It’s finally happening: I’m losing weight. High time that pendulum starts favoring the other end of the fulcrum. I was beginning to think the math was failing me. It takes 3500 calories to gain one pound of fat. So cutting 3500 calories will result in a one-pound weight loss. But it takes at least a week to cut that many calories.
Now, I’ve been losing so rapidly I know I’m losing water weight, not fat. And that’s fine. I tend to retain fluid and take a diuretic for it (enough to keep my blood pressure normal), so flushing out that excess is healthy provided I drink lots of water every day. So hey, water, fat, it’s all weight loss and I’m happy about it. I feel better.
Water retention can be darned uncomfortable. Ask anybody who has taken steroids or menstruates or has a family history of hypertension and congestive heart failure. Fingers balloon until hands resemble baseball mitts. Ankles swell to the size of one’s calves. And don’t get me started about breasts straining painfully against bra. Night of the Living Side Boob. My boyfriend has no complaints about their generous proportions. But he doesn’t have to lug them around all day.
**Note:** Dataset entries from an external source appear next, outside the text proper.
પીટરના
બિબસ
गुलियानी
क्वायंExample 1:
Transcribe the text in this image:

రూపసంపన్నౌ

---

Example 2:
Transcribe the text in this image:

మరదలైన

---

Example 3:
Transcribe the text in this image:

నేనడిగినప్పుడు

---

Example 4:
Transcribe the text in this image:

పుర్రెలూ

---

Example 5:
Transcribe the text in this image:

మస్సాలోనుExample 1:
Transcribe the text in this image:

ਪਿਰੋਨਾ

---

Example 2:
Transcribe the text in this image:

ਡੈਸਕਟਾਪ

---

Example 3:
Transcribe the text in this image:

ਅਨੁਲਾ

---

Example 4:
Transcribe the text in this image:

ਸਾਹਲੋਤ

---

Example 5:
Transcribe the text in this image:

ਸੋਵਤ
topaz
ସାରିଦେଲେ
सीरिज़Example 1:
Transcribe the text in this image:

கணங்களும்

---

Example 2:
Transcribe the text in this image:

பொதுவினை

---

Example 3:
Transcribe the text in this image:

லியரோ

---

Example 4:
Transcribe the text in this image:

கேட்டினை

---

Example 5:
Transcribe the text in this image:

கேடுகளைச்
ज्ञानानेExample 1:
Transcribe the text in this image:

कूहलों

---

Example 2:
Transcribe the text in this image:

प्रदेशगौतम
So what diet am I following? Ah-ha, I’m not on a diet! Diets are not healthy. Diets are so 2017. And seriously, how many times has Marie Osmond lost those 50 pounds? She never tells us when she lost it. I swear she’s been making those commercials for at least five years. Has she lost it and gained it back and then lost it again, then updates the Nutri-system commercial wearing a different dress and more cosmetic surgery? I’m totally confused. Everybody knows that the majority of dieters gain back all the weight plus more within three years. It’s called yo-yoing, a silly name if I ever heard one, but probably has mockery intentionally built in to it so you can call people who diet “a bunch of yo-yos.” Nice. I, however, do not “diet.” Then what is it I’m doing?
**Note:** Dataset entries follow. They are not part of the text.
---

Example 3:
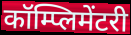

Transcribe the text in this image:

कॉम्प्लिमेंटरी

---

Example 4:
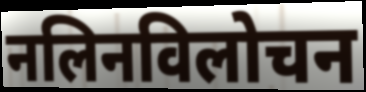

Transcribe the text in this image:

नलिनविलोचन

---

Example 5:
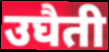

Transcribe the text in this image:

उघैती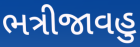
ભત્રીજાવહુ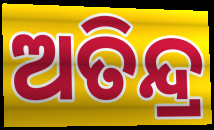
ଅତିନ୍ଦ୍ର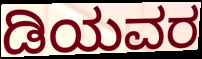
ಡಿಯವರ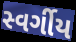
સ્વર્ગીય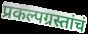
प्रकल्पग्रस्तांचंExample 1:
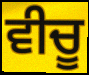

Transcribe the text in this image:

ਵੀਚੂ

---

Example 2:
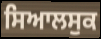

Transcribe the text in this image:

ਸਿਆਲਸੁਕ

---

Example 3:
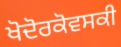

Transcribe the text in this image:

ਖੋਦੋਰਕੋਵਸਕੀ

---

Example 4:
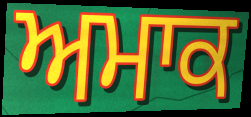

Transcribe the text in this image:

ਅਮਾਕ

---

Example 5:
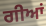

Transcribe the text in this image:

ਗੀਆਂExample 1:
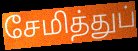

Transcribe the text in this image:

சேமித்துப்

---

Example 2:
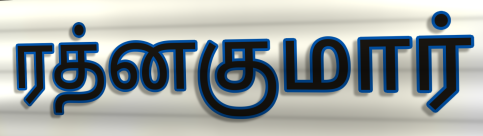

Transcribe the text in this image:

ரத்னகுமார்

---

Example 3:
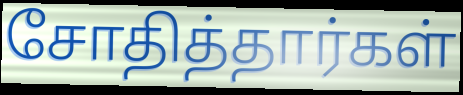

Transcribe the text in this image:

சோதித்தார்கள்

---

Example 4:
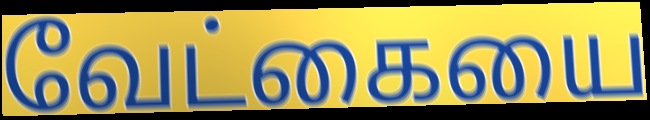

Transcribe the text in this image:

வேட்கையை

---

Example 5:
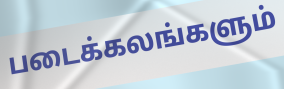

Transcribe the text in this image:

படைக்கலங்களும்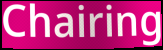
Chairing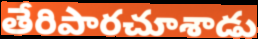
తేరిపారచూశాడు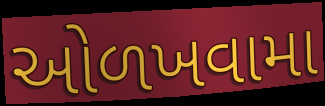
ઓળખવામાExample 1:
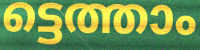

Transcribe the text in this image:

ട്ടെത്താം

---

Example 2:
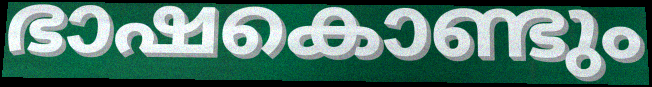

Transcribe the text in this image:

ഭാഷകൊണ്ടും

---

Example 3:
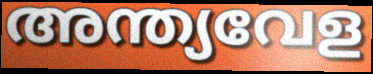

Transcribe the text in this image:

അന്ത്യവേള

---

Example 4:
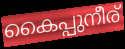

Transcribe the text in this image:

കൈപ്പുനീര്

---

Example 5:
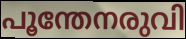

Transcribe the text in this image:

പൂന്തേനരുവി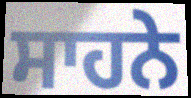
ਸਾਹਨੇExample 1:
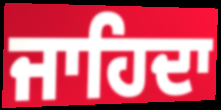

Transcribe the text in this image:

ਜਾਹਿਦਾ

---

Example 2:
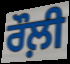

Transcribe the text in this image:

ਰੌਲ਼ੀ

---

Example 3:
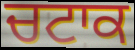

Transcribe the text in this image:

ਚਟਾਕ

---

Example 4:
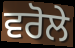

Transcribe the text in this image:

ਵਰੋਲੇ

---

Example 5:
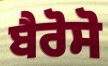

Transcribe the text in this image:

ਬੈਰੋਸੋ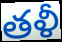
తళీ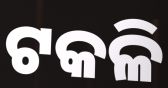
ଟକଳିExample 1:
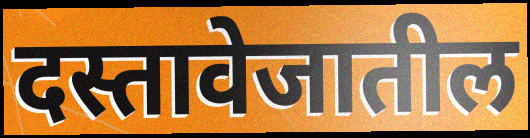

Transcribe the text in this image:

दस्तावेजातील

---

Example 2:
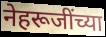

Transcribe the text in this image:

नेहरूजींच्या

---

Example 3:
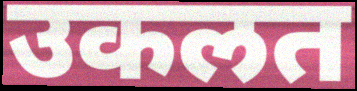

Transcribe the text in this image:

उकलत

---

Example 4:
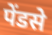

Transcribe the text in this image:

पेंडसे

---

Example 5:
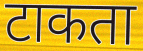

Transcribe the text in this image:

टाकता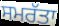
ਸਮਰੱਤਾ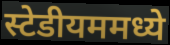
स्टेडीयममध्ये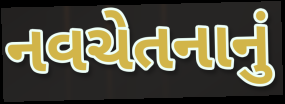
નવચેતનાનું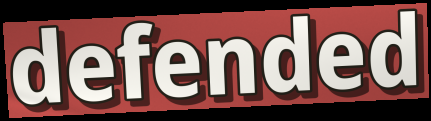
defended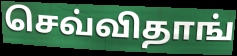
செவ்விதாங்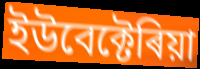
ইউবেক্টেৰিয়া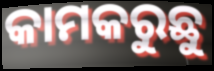
କାମକରୁଛୁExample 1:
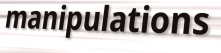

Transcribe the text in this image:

manipulations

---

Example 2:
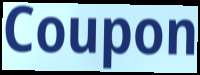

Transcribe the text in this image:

Coupon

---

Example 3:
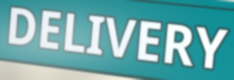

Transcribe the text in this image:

DELIVERY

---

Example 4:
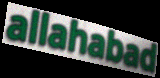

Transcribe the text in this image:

allahabad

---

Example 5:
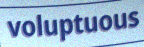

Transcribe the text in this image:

voluptuousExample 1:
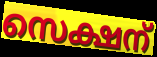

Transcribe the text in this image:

സെക്ഷന്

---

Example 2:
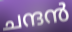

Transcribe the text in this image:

ചന്ദൻ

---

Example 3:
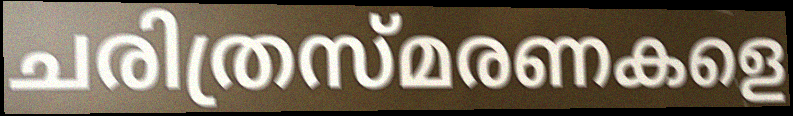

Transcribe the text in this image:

ചരിത്രസ്മരണകളെ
Learnings from living with IBS and MS
Simple. I cut my calories. I eat one small helping and do not eat more than that in one sitting. I eat whenever I feel like it. I don’t eat after 6:00 p.m. I do not count calories or protein/carb/fat grams, I count nothing. My food choices are heavily informed by a low FODMAP chart designed for people with Irritable Bowel Syndrome (IBS). When I was diagnosed with IBS, I spent a year working with low and high FODMAP charts to determine which foods cause intestinal distress, pain, and constipation. Now I use that information to balance my daily eating regimen with fresh veg, lean meat, fish, and a small portion of starch so I don’t totally deny myself, including whole grains since any carbs are instantly constipating. Fiber supplements are ineffective, too. The FODMAP chart helped me identify which high-fiber veggies I could tolerate and which ones made me miserable. Unfortunately I’ve had to follow a low fiber regimen because of my fiber intolerance. But I do well with Brussels sprouts, celery, carrots, bok choy, and assorted greens, so now I’m slowly incorporating them into my daily eating. Eating broccoli, however, abruptly ends my atheism and doubles me over on the toilet, bargaining with God for deliverance from the excruciating pain. I eat a lot of celery now.
It is important to point out that probiotics do nothing for me. And yes, I took a potent enough product. Irritable Bowel Syndrome is a motility problem, and no substance is going to reanimate malfunctioning intestine no matter how much healthy bacteria are introduced into the gut. It can be MS-related, likely a result of nerve damage rendering portions of intestine paralyzed or dysfunctional to the point where food doesn’t get pushed through very well.
I feel a lot better in my clothes and that’s my focus. Even though I weigh myself right out of bed most mornings, it’s best to gauge what the right weight is for me by my comfort level. My eating regimen is permanent and I’ll tweak it as time goes on as I discover new ways to prepare healthy foods in delicious ways.